Wie oben bereits ausgeführt wurde, dominieren in Bezug auf Spaniens EU-Exporte und -Importe derzeit die Länder mit MEZ über die Länder mit WEZ. Wechselten jedoch andere wichtige westeuropäische Länder zusammen mit Spanien zur WEZ, so würde sich dieses Verhältnis, wie in dem theoretischen Szenario dargestellt, umkehren. In diesem Fall würden 58% von Spaniens EU-Exporten und 53% seiner EU-Importe auf Länder mit WEZ entfallen. Darüber hinaus würde sich das wirtschaftliche Kräfteverhältnis der MEZ- und WEZ-Zone in der EU drastisch verändern. Der Anteil der WEZ-Zone am Gesamt-BIP der EU würde von 17% auf 49% steigen, während der Anteil der MEZ-Zone entsprechend von 78% auf 46% sinken würde.
Zusammenfassend lässt sich festhalten, dass ein Wechsel Spaniens von der MEZ zur WEZ aus geografischer Sicht durchaus sinnvoll wäre. Um jedoch potenzielle negative Auswirkungen auf seinen internationalen Geschäftsverkehr abzufedern, sollte Spanien intensive Lobbyarbeit betreiben, um Frankreich und die Beneluxländer zu überzeugen, seinem Beispiel zu folgen.
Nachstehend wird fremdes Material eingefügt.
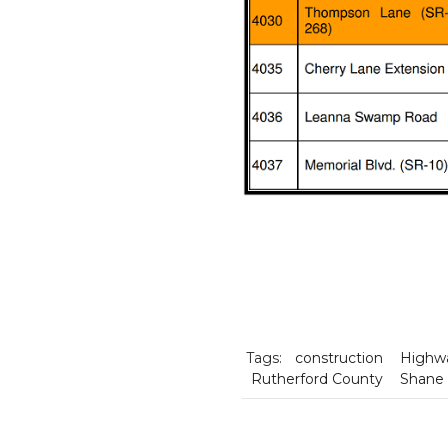
Tags:
construction
Highw
Rutherford County
Shane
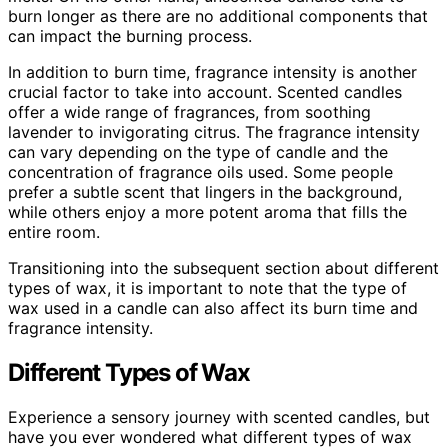
burn longer as there are no additional components that
can impact the burning process.
In addition to burn time, fragrance intensity is another
crucial factor to take into account. Scented candles
offer a wide range of fragrances, from soothing
lavender to invigorating citrus. The fragrance intensity
can vary depending on the type of candle and the
concentration of fragrance oils used. Some people
prefer a subtle scent that lingers in the background,
while others enjoy a more potent aroma that fills the
entire room.
Transitioning into the subsequent section about different
types of wax, it is important to note that the type of
wax used in a candle can also affect its burn time and
fragrance intensity.
Different Types of Wax
Experience a sensory journey with scented candles, but
have you ever wondered what different types of wax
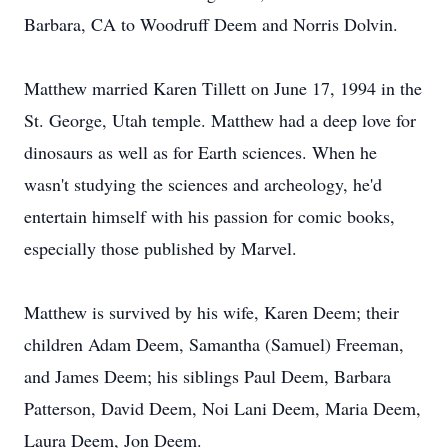
Barbara, CA to Woodruff Deem and Norris Dolvin.
Matthew married Karen Tillett on June 17, 1994 in the
St. George, Utah temple. Matthew had a deep love for
dinosaurs as well as for Earth sciences. When he
wasn't studying the sciences and archeology, he'd
entertain himself with his passion for comic books,
especially those published by Marvel.
Matthew is survived by his wife, Karen Deem; their
children Adam Deem, Samantha (Samuel) Freeman,
and James Deem; his siblings Paul Deem, Barbara
Patterson, David Deem, Noi Lani Deem, Maria Deem,
Laura Deem, Jon Deem.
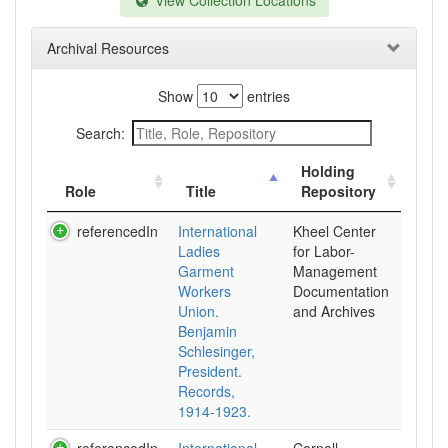
View Collection Locations
Archival Resources
Show
entries
Search:
Holding
Role
Title
Repository
referencedIn
International
Kheel Center
Ladies
for Labor-
Garment
Management
Workers
Documentation
Union.
and Archives
Benjamin
Schlesinger,
President.
Records,
1914-1923.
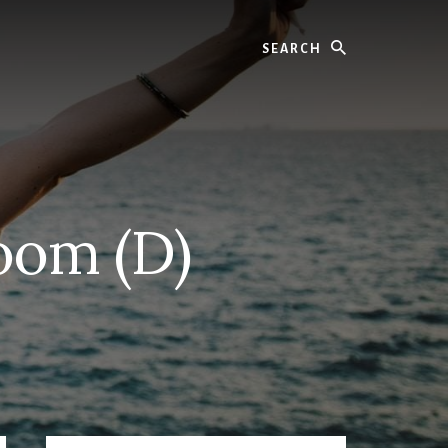
Search
Room (D)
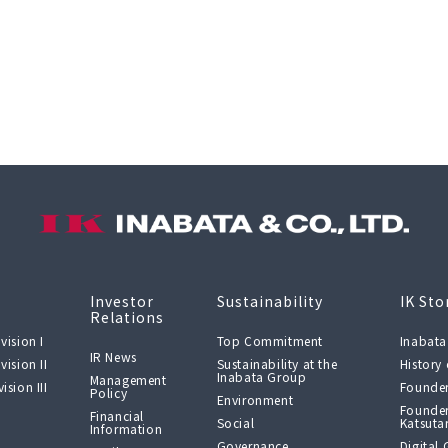
Investor
Sustainability
IK Sto
Relations
vision I
Top Commitment
Inabata
IR News
vision II
Sustainability at the
History
Inabata Group
Management
ision III
Founder
Policy
Environment
Founder
Financial
Social
Katsuta
Information
Governance
Digital 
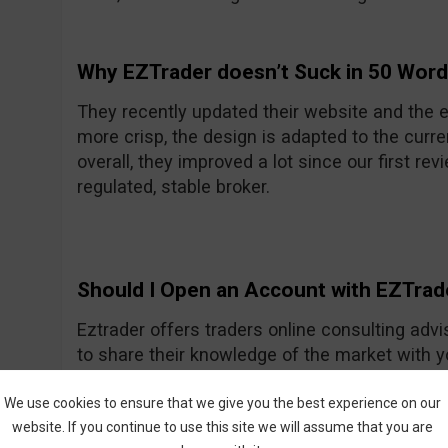
Why EZTrader doesn’t Suck in 50 Wor
They recently updated their website and the e
more crisp, the design is adapted to the curre
overall, they improved a lot since our first rev
regulated, stable broker.
Should I Open an Account with EZTrad
Eztrader offers traders online consulting advi
to share their knowledge of the market with 
Generally they seem to be a nice and friendly
One of their recent improvements is the asset
We use cookies to ensure that we give you the best experience on our
website. If you continue to use this site we will assume that you are
amount they had previously.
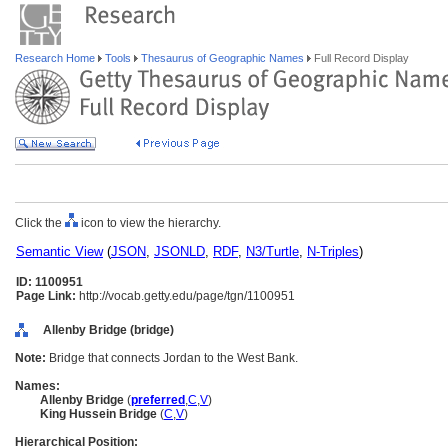
Research Home
Tools
Thesaurus of Geographic Names
Full Record Display
Click the
icon to view the hierarchy.
Semantic View
(
JSON
,
JSONLD
,
RDF
,
N3/Turtle
,
N-Triples
)
ID: 1100951
Page Link:
http://vocab.getty.edu/page/tgn/1100951
Allenby Bridge (bridge)
Note:
Bridge that connects Jordan to the West Bank.
Names:
Allenby Bridge
(
preferred
,
C
,
V
)
King Hussein Bridge
(
C
,
V
)
Hierarchical Position:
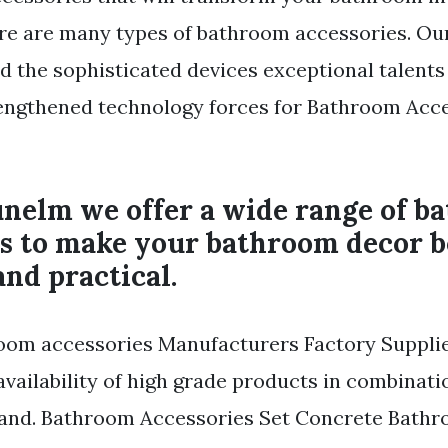
ere are many types of bathroom accessories. O
 the sophisticated devices exceptional talents
rengthened technology forces for Bathroom Acc
unelm we offer a wide range of b
es to make your bathroom decor 
and practical.
om accessories Manufacturers Factory Suppli
availability of high grade products in combinati
 and. Bathroom Accessories Set Concrete Bath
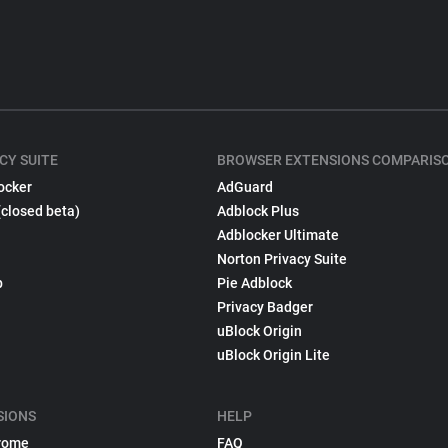
CY SUITE
BROWSER EXTENSIONS COMPARIS
ocker
AdGuard
(closed beta)
Adblock Plus
Adblocker Ultimate
Norton Privacy Suite
p
Pie Adblock
Privacy Badger
uBlock Origin
uBlock Origin Lite
SIONS
HELP
rome
FAQ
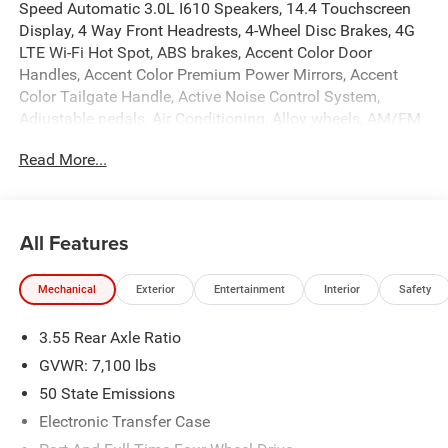
Speed Automatic 3.0L I610 Speakers, 14.4 Touchscreen
Display, 4 Way Front Headrests, 4-Wheel Disc Brakes, 4G
LTE Wi-Fi Hot Spot, ABS brakes, Accent Color Door
Handles, Accent Color Premium Power Mirrors, Accent
Color Tailgate Handle, Active Noise Control System,
Adjustable pedals, Air Conditioning, Alloy wheels, AM/FM
radio: SiriusXM with 360L, Anti-Spin Differential Rear Axle,
Read More...
Apple CarPlay/Android Auto, Audio memory, Auto High-
beam Headlights, Auto Power-Folding Mirrors, Auto-
dimming door mirrors, Auto-Dimming Exterior Driver
Mirror, Auto-dimming Rear-View mirror, Automatic
All Features
temperature control, Black Exterior Truck Badging, Black
Headlamp Bezels, Black Interior Accents, Black Painted
Mechanical
Exterior
Entertainment
Interior
Safety
Exterior Mirrors Caps, Black Tail Lamp Bezels, Body Color
Front Bumper, Body Color Rear Bumper with Step Pads,
3.55 Rear Axle Ratio
Brake assist, Bucket Seats, Bumpers: chrome, Center
Console Parts Module, Chrome Exterior Mirrors, Cluster 12
GVWR: 7,100 lbs
TFT Color Display, Compass, Connected Travel and Traffic
50 State Emissions
Services, Connectivity - US/Canada, Convex Wide-Angle
Electronic Transfer Case
Exterior Mirror Insert, Delay-off headlights, Dome Dual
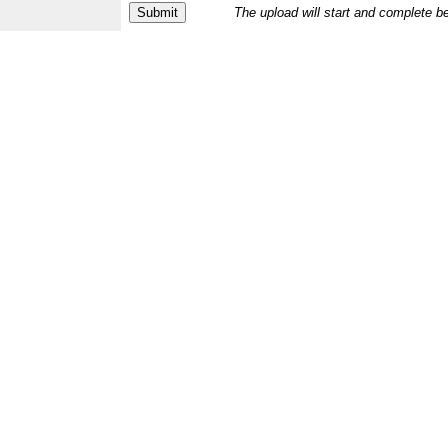
The upload will start and complete b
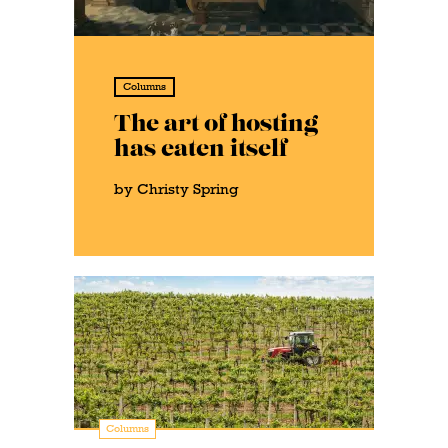
Columns
The art of hosting
has eaten itself
by Christy Spring
Columns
Von einem erfolgreichen Wechsels würden dann wahrscheinlich auch Portugal, Irland und Großbritannien profitieren.
Und wenn Sie glauben, dass Spanien Zeitprobleme hat, dann sollten Sie mal an Indien und China denken. Die Indian Standard Time gilt in ganz Indien und Sri Lanka und der Zeitunterschied zur Greenwich Mean Time (GMT) beträgt verwirrenderweise +5 Stunden und 30 Minuten. Die Zeitzone erstreckt sich über mehr als 28 Längengrade, was bedeutet, dass die Sonne im Osten Indiens zwei Stunden früher aufgeht als im Westen. Auch China hat nur eine offizielle Zeitzone, die sich über mehr als 60 Längengrade erstreckt (die 48 zusammenhängenden Bundesstaaten der USA erstrecken sich gerade einmal über 25 Längengrade). Auch wenn die Auswirkungen dieses Problems dadurch begrenzt werden, dass der Großteil der chinesischen Bevölkerung an der Ostküste Chinas lebt, kann es durchaus vorkommen, dass die Sonne in der westchinesischen Stadt Kaschgar erst um 10:17 Uhr aufgeht.